Selma closed early. By ten p.m., the bustling of the marketplace had given way to the swamp stink and cicadas, but there was always action for those who knew where to look: in the private clubs where merchants played faro and stud, in the juke joints that stayed open from can till can’t. According to those who knew him, Sam did not care for crowds and parties. He had a restless mind and a persistent need to get outdoors. He liked to be alone. You might see him wandering beneath the lamps of town, a tough, lean young man in an overcoat, hands buried deep in his pockets.
He stacked shelves and checked inventory in his uncle’s store. Now and then, he dealt with the salesmen who turned up with sample cases. He stood in the alley, amid the garbage cans and cats, asking about suppliers and costs. There was money to be made, but not here. He interrogated customers. He was looking for different work and would try anything, if only for experience. His early life was a series of adventures, with odd job leading to odd job. Much of the color that would later entertain magazine writers—Sam’s life had the dimensions of a fairy tale—were accumulated in his first few years in Selma.
He worked as a tin merchant. Well, that’s how it would be described in the press. “Young Sam Z. bartered iron for livestock, chickens and pigs.” According to newspaper and magazine accounts, he was in fact employed by a struggling old-timer who was less tin merchant than peddler, the last of a vanishing breed, the country cheapjack in a tattered coat, sharing a piece of chocolate with the boy. Now and then, he might offer some wisdom. Banks fail, women leave, but land lasts forever. He combed trash piles on the edge of Selma, searching for discarded scraps of sheet metal, the cast-off junk of the industrial age, which he piled on his cart and pushed from farm to farm, looking for trades—wire for a chicken coop in return for one of the razorbacks in the pen. After the particulars were agreed on, Sam was told to get moving, Catch and tie that animal, boy. It was Zemurray’s first real job: racing through the slop with a rope in his hand. “In those days,” he told a reporter from Life, “I could outrun any pig in Dixie.” Paid a dollar a week, he kept the job just long enough to know he would rather be the man who owned the hog than the man who collected the junk, and would rather be the man who discarded the sheet metal than the man who owned the hog.

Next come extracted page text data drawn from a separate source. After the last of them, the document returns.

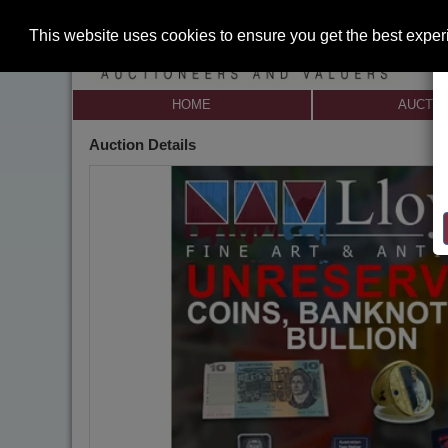
This website uses cookies to ensure you get the best expe
HOME
AUCTI
Auction Details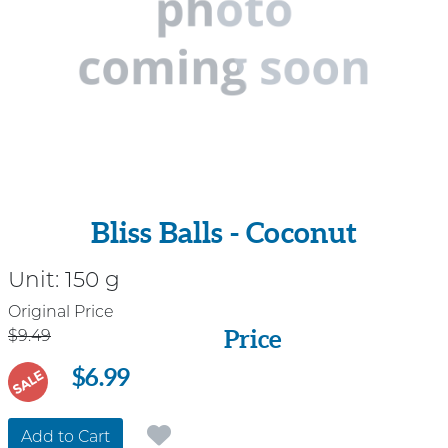
Bliss Balls - Coconut
Unit:
150 g
Price
Original Price
Price
$9.49
$6.99
SALE
Add to Cart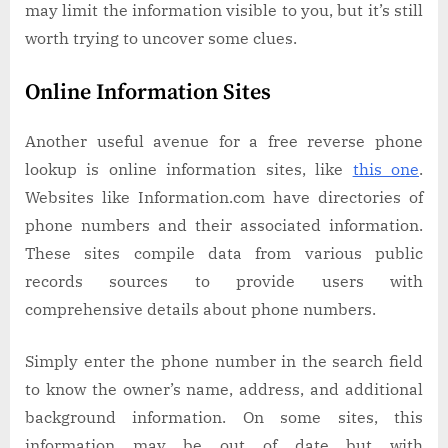
may limit the information visible to you, but it’s still
worth trying to uncover some clues.
Online Information Sites
Another useful avenue for a free reverse phone
lookup is online information sites, like
this one
.
Websites like Information.com have directories of
phone numbers and their associated information.
These sites compile data from various public
records sources to provide users with
comprehensive details about phone numbers.
Simply enter the phone number in the search field
to know the owner’s name, address, and additional
background information. On some sites, this
information may be out of date but with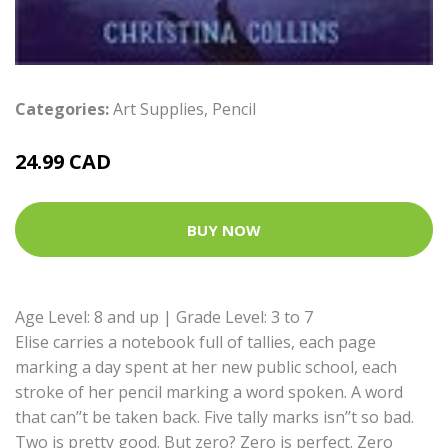
Categories:
Art Supplies
,
Pencil
24.99 CAD
BUY NOW
Age Level: 8 and up | Grade Level: 3 to 7
Elise carries a notebook full of tallies, each page
marking a day spent at her new public school, each
stroke of her pencil marking a word spoken. A word
that can’’t be taken back. Five tally marks isn’’t so bad.
Two is pretty good. But zero? Zero is perfect. Zero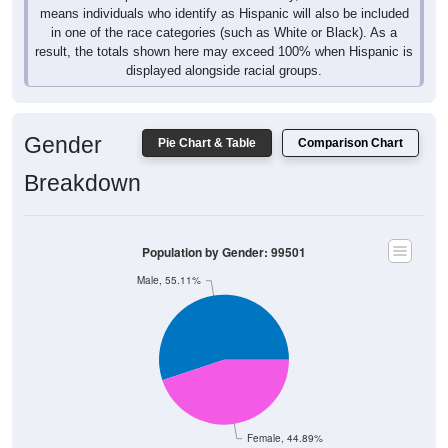
means individuals who identify as Hispanic will also be included
in one of the race categories (such as White or Black). As a
result, the totals shown here may exceed 100% when Hispanic is
displayed alongside racial groups.
Gender
Pie Chart & Table
Comparison Chart
Breakdown
Population by Gender: 99501
Male, 55.11%
Female, 44.89%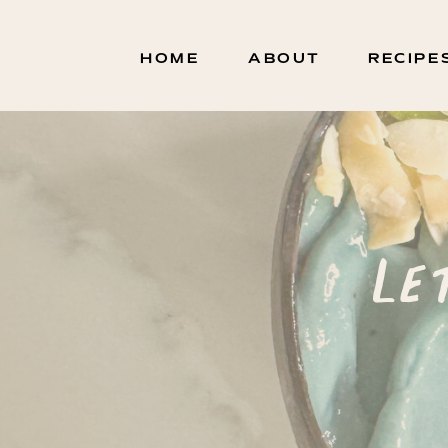
HOME
ABOUT
RECIPE
Le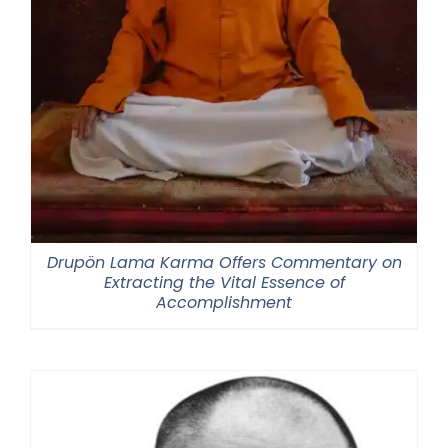
Drupön Lama Karma Offers Commentary on
Extracting the Vital Essence of
Accomplishment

A series of jobs followed, tried on and thrown off like thrift-store suits. He was a housecleaner and a delivery boy. He turned a lathe for a carpenter. By eighteen, he had saved enough to send for his brothers and sisters, half a dozen pale young Jews who turned up in Alabama in the last years of the nineteenth century.
But his real life began only when he saw that first banana. He devised a plan soon after: he would travel to Mobile, where the fruit boats arrived from Central America, purchase a supply of his own, carry them back to Selma, and go into business.